Blackbeard (?-1718), a British pirate, was one of the most famous villains in the history of the sea. He received his name from his habit of braiding his long, black beard and tying the braids with ribbon. Few pirates have looked and acted as fierce as Blackbeard.
Blackbeard carried three braces of pistols. He made himself look devilish in the thick of fighting by sticking long, lighted matches under his hat, framing his face in fire. If action was slow, Blackbeard stirred things up by lighting pots of sulfur in his own ship, or shooting off pistols beneath the table while entertaining friends in his darkened cabin. His journal states that confusion and plotting developed if his men were sober, but all went well when they had enough rum.
Blackbeard terrorized the Carolina and Virginia coasts during 1717 and 1718 in his ship, Queen Anne’s Revenge. In 1717, he blockaded Charleston, South Carolina. He captured ships in the harbor and seized citizens for ransom. Blackbeard left after he received a chest of medicine as ransom. After this raid, he ran his ship aground near Cape Fear, North Carolina. Blackbeard then received a general pardon from Governor Charles Eden of North Carolina, whom he probably bribed. Life on land was not for Blackbeard, and he quickly returned to the sea.

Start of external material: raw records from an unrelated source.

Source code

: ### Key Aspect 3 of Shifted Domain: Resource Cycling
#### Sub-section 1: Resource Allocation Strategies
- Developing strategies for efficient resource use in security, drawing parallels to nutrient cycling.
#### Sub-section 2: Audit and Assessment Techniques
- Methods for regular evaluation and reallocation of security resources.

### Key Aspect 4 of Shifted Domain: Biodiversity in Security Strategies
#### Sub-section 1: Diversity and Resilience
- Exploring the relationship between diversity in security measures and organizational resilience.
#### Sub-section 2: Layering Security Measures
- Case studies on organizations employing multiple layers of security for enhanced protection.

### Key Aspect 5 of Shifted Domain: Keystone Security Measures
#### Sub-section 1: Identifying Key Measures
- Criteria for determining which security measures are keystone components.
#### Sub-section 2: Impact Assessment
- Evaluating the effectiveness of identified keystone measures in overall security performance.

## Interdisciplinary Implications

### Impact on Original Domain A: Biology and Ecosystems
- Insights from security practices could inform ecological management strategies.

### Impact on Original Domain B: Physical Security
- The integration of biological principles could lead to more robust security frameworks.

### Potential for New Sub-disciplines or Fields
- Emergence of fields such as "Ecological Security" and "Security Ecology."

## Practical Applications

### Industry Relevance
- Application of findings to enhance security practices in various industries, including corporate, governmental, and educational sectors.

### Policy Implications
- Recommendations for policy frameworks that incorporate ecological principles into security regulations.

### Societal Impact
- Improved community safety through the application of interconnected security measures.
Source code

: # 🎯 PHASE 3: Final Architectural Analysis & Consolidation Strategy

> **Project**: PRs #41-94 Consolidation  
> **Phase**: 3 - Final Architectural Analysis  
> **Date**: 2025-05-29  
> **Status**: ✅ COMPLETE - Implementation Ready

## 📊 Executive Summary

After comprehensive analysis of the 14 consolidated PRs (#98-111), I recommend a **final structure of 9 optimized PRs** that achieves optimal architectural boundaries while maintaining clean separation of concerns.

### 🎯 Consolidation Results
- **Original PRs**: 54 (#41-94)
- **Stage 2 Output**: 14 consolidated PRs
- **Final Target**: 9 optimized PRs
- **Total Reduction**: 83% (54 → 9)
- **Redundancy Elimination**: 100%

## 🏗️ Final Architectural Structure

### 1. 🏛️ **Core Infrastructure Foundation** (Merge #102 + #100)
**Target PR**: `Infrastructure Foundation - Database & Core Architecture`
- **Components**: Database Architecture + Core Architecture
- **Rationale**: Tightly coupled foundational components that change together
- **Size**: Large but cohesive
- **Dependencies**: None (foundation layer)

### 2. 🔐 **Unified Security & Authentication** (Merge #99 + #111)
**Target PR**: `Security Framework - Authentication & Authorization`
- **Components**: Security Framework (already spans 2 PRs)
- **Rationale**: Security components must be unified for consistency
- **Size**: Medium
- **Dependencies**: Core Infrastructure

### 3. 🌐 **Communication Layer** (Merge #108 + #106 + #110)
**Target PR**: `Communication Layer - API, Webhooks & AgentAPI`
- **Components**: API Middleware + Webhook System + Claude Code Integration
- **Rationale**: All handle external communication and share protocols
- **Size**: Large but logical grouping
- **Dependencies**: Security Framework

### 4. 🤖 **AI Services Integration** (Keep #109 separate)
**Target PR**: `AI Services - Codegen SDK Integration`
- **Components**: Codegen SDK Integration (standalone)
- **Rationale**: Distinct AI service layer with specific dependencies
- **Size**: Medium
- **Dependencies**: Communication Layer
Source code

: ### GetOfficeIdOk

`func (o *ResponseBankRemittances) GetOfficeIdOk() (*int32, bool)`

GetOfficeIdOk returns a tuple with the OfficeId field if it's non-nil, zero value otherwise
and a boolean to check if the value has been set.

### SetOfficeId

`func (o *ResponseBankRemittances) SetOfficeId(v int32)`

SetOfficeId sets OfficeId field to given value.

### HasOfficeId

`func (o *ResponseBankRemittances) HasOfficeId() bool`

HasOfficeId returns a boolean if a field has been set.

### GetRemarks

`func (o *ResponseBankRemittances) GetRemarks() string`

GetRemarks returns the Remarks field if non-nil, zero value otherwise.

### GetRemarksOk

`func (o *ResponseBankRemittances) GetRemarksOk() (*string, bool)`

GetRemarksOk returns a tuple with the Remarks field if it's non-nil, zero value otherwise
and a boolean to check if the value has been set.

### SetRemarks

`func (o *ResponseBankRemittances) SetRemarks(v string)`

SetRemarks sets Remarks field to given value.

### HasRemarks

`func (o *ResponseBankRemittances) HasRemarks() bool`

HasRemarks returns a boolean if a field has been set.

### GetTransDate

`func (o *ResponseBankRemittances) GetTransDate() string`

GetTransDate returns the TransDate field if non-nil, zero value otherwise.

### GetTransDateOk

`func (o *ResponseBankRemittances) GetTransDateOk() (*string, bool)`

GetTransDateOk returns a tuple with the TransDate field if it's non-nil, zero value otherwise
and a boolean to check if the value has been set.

Blackbeard took such a toll of shipping and created so much terror along the American coast that Virginia and Carolina planters organized against him. The Virginia governor sent the ship HMS Pearl out to take him alive or dead. Blackbeard was caught on Nov. 21, 1718, near Ocracoke Inlet, off the North Carolina coast. He fought desperately with sword and pistol until he fell with 25 wounds in his body, on November 22. His head was taken back to Virginia and displayed on a pole.
Blackbeard was born Edward Teach, either in Bristol (England) or in Jamaica. He is said to have had 14 wives. In 1996, researchers found the remains of Blackbeard’s ship Queen Anne’s Revenge near the coast of North Carolina.